とはいえ、システム導入と一言で言っても予算がかかるのも事実で、「限られた予算なので、エクセルを活用しています」という声も多く耳にします。実際、システムを提供する立場の私でも、エクセルは使いこなせれば、なんでもできる便利なツールとの考えです。一方で、その自由度の高さから、ある程度テンプレート化されていないと使いこなすのは難しいと言えるでしょう。

例えば、見積もりの作成。一つひとつを項目入力することは時間もかかりますし、もちろんミスが生じてしまう可能性も。そのミスを防ぐために、上司2 名の印鑑が必要だったりするケースも多いかと思いますが、支配人が別の案件を対応中となれば、結果的にカップルを待たせてしまうことにも繋がります。また、例えば媒体からの予約情報の取り込みと連携をエクセルで行うとなると、高度な開発が必要になるのも事実です。

だからこそ、ある程度フィックスされたシステム活用が、効率化を図るうえでカギになるわけです。実際にとある施設では、見積もりの項目などをこれまで手打ちで対応していましたが、当社システムの導入により、カップルが選んだ商品が見積もりに自動連携されるようになりました。システム導入以前は、見積もりをチェックするポジションの人の前に長蛇の列ができることもあったようですが、それも解消。施設の責任者からは、「見積もりが自動で作れるようになったことで、本業であるプロデュース部分により注力できるようになった。チェック担当者も、マネジメント業務に集中できるなど、様々な改善に繋がっている」との声が届いています。

当社に限らず、システム導入には一定のコストがかかるものですが、特にコロナ以降の限られた人的リソースを考えると、一定の工数削減は喫緊の課題。システムを導入することで、例えば在宅勤務もできるようになるなど、労働力の最大化に繋げられる可能性も見えてくるはずです。

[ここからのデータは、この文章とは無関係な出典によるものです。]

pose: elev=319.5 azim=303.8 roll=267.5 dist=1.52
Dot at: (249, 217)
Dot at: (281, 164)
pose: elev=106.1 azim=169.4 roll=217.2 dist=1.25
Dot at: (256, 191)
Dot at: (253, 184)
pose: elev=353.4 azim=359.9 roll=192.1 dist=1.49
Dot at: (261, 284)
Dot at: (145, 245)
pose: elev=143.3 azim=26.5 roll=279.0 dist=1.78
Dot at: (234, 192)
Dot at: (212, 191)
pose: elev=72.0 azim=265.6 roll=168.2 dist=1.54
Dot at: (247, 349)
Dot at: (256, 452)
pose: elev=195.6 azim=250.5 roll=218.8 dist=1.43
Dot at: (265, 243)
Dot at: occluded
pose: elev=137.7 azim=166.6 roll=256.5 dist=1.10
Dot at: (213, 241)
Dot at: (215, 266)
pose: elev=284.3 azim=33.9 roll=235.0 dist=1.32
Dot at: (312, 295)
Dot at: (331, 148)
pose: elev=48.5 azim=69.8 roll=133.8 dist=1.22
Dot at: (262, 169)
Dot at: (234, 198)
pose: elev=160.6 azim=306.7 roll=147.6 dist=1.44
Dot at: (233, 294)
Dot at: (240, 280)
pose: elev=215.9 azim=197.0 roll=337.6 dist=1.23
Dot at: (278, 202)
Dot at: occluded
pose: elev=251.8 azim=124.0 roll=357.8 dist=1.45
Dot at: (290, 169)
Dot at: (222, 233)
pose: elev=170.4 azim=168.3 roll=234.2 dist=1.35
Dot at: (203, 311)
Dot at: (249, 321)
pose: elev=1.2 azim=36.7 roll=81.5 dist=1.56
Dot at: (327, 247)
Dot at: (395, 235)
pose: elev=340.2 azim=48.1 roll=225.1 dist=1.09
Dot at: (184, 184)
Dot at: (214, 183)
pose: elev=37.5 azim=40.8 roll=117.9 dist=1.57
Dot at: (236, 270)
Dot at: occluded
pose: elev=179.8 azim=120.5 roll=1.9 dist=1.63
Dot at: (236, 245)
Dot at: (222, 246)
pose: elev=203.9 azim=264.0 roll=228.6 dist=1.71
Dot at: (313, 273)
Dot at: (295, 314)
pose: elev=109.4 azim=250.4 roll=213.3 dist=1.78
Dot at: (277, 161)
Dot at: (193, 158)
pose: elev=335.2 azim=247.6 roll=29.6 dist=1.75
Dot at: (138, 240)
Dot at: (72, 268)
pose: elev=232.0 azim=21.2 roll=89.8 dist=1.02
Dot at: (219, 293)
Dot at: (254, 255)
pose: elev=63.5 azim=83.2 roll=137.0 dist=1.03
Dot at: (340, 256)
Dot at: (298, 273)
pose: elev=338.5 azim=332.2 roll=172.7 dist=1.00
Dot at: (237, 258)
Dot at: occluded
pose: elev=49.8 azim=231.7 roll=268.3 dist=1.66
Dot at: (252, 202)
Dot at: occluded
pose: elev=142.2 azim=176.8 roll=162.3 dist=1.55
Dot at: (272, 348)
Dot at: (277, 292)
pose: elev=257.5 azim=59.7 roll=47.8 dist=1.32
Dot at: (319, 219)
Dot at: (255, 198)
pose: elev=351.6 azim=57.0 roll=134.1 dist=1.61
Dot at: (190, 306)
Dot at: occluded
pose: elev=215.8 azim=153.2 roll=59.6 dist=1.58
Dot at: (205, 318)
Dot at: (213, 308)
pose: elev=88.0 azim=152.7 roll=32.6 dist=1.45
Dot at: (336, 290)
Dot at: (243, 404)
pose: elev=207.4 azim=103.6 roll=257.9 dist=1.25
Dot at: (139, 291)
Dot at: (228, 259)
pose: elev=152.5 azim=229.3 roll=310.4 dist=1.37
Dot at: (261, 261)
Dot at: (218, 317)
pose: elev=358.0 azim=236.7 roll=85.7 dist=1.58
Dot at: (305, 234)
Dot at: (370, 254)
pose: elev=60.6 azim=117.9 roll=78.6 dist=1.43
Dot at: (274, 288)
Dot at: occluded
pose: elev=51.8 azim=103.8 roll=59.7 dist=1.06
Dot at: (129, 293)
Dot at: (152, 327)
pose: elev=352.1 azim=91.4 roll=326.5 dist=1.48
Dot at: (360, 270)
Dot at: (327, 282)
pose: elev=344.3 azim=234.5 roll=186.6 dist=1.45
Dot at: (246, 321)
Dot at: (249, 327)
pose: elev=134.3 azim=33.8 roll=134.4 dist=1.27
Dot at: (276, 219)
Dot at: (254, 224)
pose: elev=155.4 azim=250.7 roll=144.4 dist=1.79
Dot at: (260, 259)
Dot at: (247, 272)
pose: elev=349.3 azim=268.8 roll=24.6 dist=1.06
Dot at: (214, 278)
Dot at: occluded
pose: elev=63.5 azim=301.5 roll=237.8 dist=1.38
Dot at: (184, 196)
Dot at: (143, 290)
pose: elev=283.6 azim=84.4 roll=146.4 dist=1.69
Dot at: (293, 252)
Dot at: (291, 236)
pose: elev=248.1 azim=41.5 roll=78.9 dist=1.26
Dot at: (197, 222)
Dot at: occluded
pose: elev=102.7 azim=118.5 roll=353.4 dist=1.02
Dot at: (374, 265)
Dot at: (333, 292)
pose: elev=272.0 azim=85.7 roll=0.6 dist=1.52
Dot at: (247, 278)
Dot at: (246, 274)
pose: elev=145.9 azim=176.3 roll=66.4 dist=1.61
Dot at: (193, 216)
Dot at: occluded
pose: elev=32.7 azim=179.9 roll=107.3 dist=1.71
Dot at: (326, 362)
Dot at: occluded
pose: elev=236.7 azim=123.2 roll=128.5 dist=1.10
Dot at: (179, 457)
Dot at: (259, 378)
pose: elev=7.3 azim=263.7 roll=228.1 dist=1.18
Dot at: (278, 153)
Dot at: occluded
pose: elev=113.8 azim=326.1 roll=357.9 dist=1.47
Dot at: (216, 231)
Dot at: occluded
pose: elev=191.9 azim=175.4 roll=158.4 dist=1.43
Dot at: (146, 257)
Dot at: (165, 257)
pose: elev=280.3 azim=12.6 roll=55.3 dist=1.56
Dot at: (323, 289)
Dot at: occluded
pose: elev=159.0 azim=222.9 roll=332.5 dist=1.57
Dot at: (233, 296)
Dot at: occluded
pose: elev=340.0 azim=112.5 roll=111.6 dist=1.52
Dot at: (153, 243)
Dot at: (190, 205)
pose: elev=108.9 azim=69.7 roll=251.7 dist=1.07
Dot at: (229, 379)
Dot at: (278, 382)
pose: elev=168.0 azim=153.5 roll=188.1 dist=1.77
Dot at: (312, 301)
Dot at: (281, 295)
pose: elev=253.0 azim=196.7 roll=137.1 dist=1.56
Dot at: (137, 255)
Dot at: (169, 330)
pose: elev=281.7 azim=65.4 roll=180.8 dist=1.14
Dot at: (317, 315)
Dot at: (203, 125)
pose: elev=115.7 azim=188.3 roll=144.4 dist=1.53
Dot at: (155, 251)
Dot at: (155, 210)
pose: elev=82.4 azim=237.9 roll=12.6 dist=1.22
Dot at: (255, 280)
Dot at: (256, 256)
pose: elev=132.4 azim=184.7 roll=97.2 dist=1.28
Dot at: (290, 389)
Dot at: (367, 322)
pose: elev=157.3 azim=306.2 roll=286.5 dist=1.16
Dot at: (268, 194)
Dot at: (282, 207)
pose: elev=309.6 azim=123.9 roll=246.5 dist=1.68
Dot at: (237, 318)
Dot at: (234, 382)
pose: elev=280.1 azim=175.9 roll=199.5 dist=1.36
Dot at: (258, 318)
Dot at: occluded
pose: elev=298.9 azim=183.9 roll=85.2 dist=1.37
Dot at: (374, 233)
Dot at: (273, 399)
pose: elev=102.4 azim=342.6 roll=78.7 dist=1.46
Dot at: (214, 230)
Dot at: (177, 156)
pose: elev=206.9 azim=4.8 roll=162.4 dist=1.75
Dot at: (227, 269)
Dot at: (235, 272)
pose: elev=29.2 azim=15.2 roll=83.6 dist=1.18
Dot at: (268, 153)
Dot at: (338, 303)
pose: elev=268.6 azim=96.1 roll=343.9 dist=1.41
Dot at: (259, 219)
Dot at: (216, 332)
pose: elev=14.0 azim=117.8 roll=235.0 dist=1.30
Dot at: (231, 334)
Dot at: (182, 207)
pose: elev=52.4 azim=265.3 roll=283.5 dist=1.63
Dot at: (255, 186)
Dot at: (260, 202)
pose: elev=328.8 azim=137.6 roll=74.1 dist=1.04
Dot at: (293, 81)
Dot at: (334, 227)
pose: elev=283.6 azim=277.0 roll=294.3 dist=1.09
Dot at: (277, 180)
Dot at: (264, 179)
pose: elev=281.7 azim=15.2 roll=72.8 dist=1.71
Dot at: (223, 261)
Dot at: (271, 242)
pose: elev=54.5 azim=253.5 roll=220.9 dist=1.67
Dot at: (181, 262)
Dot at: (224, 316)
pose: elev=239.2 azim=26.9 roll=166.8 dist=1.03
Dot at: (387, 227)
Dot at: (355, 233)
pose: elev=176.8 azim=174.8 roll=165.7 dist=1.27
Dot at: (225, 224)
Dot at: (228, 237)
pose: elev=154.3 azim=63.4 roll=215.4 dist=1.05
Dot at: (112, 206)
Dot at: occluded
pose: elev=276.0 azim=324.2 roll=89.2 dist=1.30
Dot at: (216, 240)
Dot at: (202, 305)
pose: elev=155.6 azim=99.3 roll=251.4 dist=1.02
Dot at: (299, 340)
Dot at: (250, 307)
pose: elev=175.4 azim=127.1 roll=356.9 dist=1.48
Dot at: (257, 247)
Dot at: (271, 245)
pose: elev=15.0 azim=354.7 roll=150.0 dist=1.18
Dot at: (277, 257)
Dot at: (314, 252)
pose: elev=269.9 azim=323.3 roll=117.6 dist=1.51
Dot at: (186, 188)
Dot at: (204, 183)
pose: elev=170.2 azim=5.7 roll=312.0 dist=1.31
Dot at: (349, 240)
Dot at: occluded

また、最近の特徴として見られるのが、システムの“老朽化”。約5 〜6 年前に、多くの施設がシステムを導入しましたが、現場の運用などが変わったことで、現在のシステムでは対処できず、結果一部分をエクセルで対応するケースも出ています。そうなると工数は増え、結果手間になってしまう。インボイスの対応など法律面での動きもあることから、導入=ゴールではなく、アップデートも重要なカギの1 つです。

ここまで述べてきた情報管理・連携などの課題を、課題と気付けていないことが“最大の課題”とも言えるでしょう。ぜひ、中長期的な目線で、システム導入やアップデートを検討してみることをオススメします。